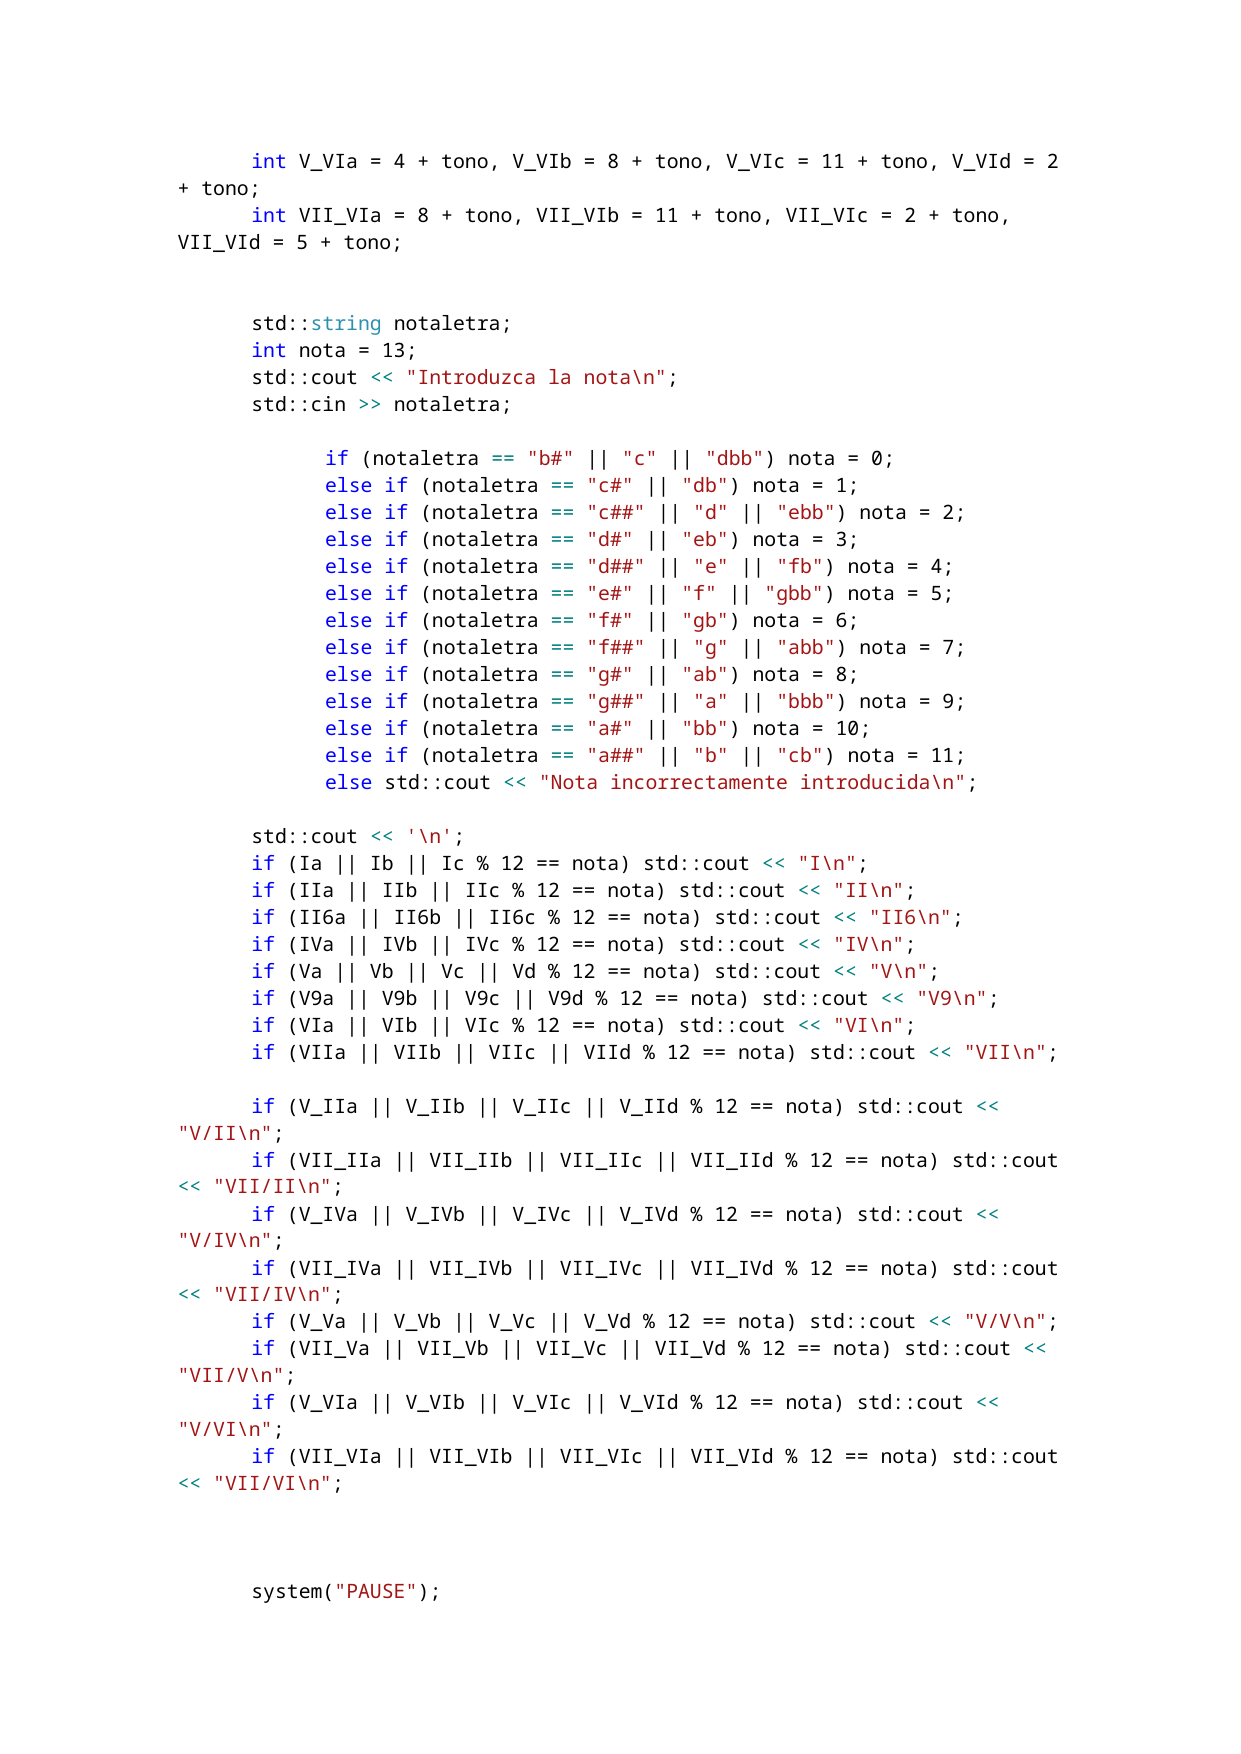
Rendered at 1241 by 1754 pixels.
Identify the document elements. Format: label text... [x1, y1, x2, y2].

text if (VII_IVa || VII_IVb || VII_IVc || VII_IVd % 12 == nota) std::cout << "VII/IV\n"; [177, 1254, 1063, 1308]
text std::cout << "Introduzca la nota\n"; [177, 363, 1063, 390]
text else if (notaletra == "a##" || "b" || "cb") nota = 11; [177, 741, 1063, 768]
text else if (notaletra == "c##" || "d" || "ebb") nota = 2; [177, 498, 1063, 525]
text else if (notaletra == "c#" || "db") nota = 1; [177, 471, 1063, 498]
text int V_VIa = 4 + tono, V_VIb = 8 + tono, V_VIc = 11 + tono, V_VId = 2 + tono; [177, 148, 1063, 202]
text else if (notaletra == "g##" || "a" || "bbb") nota = 9; [177, 687, 1063, 714]
text if (V_Va || V_Vb || V_Vc || V_Vd % 12 == nota) std::cout << "V/V\n"; [177, 1308, 1063, 1335]
text std::cout << '\n'; [177, 822, 1063, 849]
text if (V9a || V9b || V9c || V9d % 12 == nota) std::cout << "V9\n"; [177, 984, 1063, 1011]
text if (Ia || Ib || Ic % 12 == nota) std::cout << "I\n"; [177, 849, 1063, 876]
text if (V_VIa || V_VIb || V_VIc || V_VId % 12 == nota) std::cout << "V/VI\n"; [177, 1389, 1063, 1443]
text else std::cout << "Nota incorrectamente introducida\n"; [177, 768, 1063, 795]
text if (V_IIa || V_IIb || V_IIc || V_IId % 12 == nota) std::cout << "V/II\n"; [177, 1092, 1063, 1146]
text if (notaletra == "b#" || "c" || "dbb") nota = 0; [177, 444, 1063, 471]
text if (V_IVa || V_IVb || V_IVc || V_IVd % 12 == nota) std::cout << "V/IV\n"; [177, 1200, 1063, 1254]
text if (IIa || IIb || IIc % 12 == nota) std::cout << "II\n"; [177, 876, 1063, 903]
text if (VII_IIa || VII_IIb || VII_IIc || VII_IId % 12 == nota) std::cout << "VII/II\n"; [177, 1146, 1063, 1200]
text else if (notaletra == "f##" || "g" || "abb") nota = 7; [177, 633, 1063, 660]
text else if (notaletra == "a#" || "bb") nota = 10; [177, 714, 1063, 741]
text if (IVa || IVb || IVc % 12 == nota) std::cout << "IV\n"; [177, 930, 1063, 957]
text system("PAUSE"); [177, 1577, 1063, 1604]
text else if (notaletra == "f#" || "gb") nota = 6; [177, 606, 1063, 633]
text else if (notaletra == "g#" || "ab") nota = 8; [177, 660, 1063, 687]
text else if (notaletra == "d##" || "e" || "fb") nota = 4; [177, 552, 1063, 579]
text int nota = 13; [177, 336, 1063, 363]
text std::cin >> notaletra; [177, 390, 1063, 417]
text else if (notaletra == "e#" || "f" || "gbb") nota = 5; [177, 579, 1063, 606]
text if (Va || Vb || Vc || Vd % 12 == nota) std::cout << "V\n"; [177, 957, 1063, 984]
text if (VII_VIa || VII_VIb || VII_VIc || VII_VId % 12 == nota) std::cout << "VII/VI\n"; [177, 1443, 1063, 1497]
text int VII_VIa = 8 + tono, VII_VIb = 11 + tono, VII_VIc = 2 + tono, VII_VId = 5 + tono; [177, 202, 1063, 256]
text std::string notaletra; [177, 309, 1063, 336]
text if (VII_Va || VII_Vb || VII_Vc || VII_Vd % 12 == nota) std::cout << "VII/V\n"; [177, 1335, 1063, 1389]
text else if (notaletra == "d#" || "eb") nota = 3; [177, 525, 1063, 552]
text if (VIa || VIb || VIc % 12 == nota) std::cout << "VI\n"; [177, 1011, 1063, 1038]
text if (VIIa || VIIb || VIIc || VIId % 12 == nota) std::cout << "VII\n"; [177, 1038, 1063, 1065]
text if (II6a || II6b || II6c % 12 == nota) std::cout << "II6\n"; [177, 903, 1063, 930]
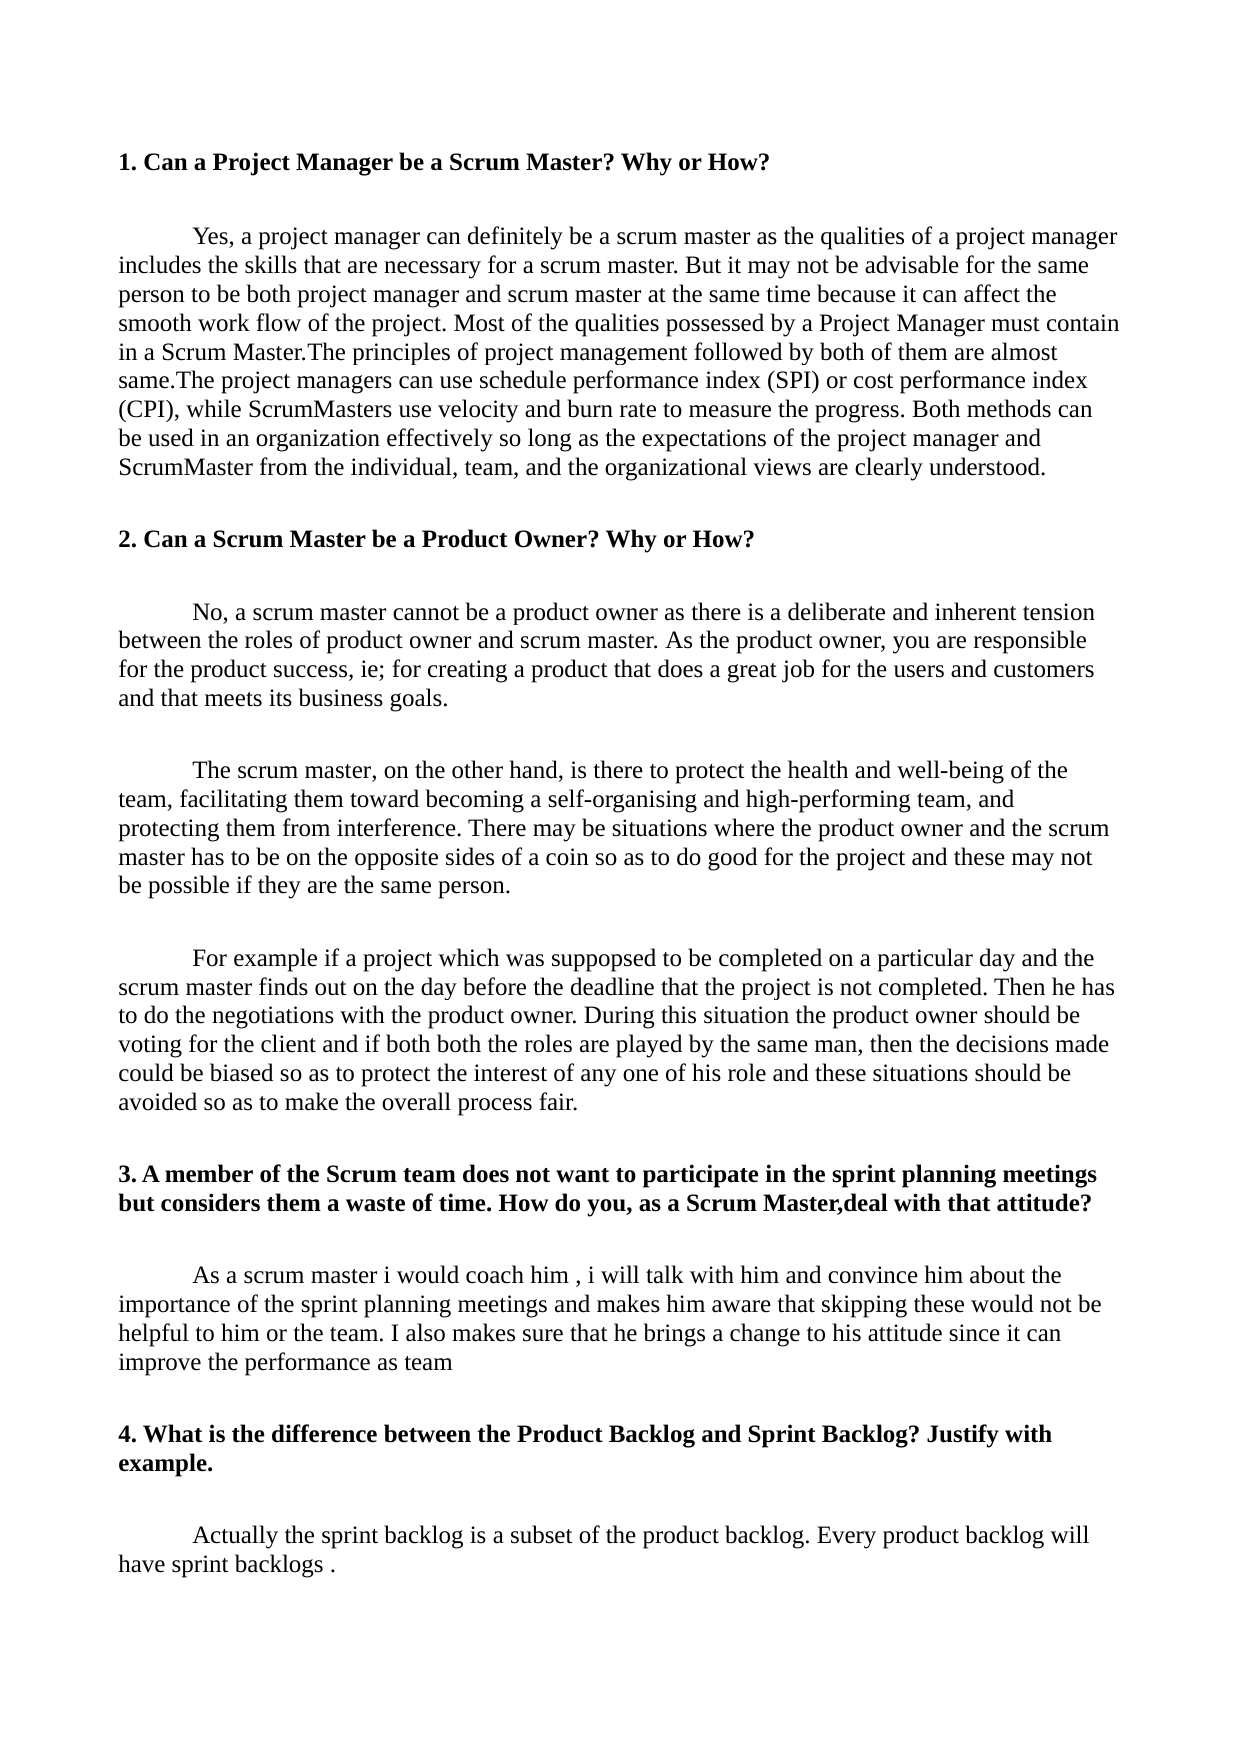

**Exercise description:** Reproduce the lines from the start of the entries through the line containing "Identify the document", inclusive, leaving out any pictures.

**Correct result:**
Rendered at 1241 by 1754 pixels.
Identify the document elements. Format: label text... [x1, y1, x2, y2].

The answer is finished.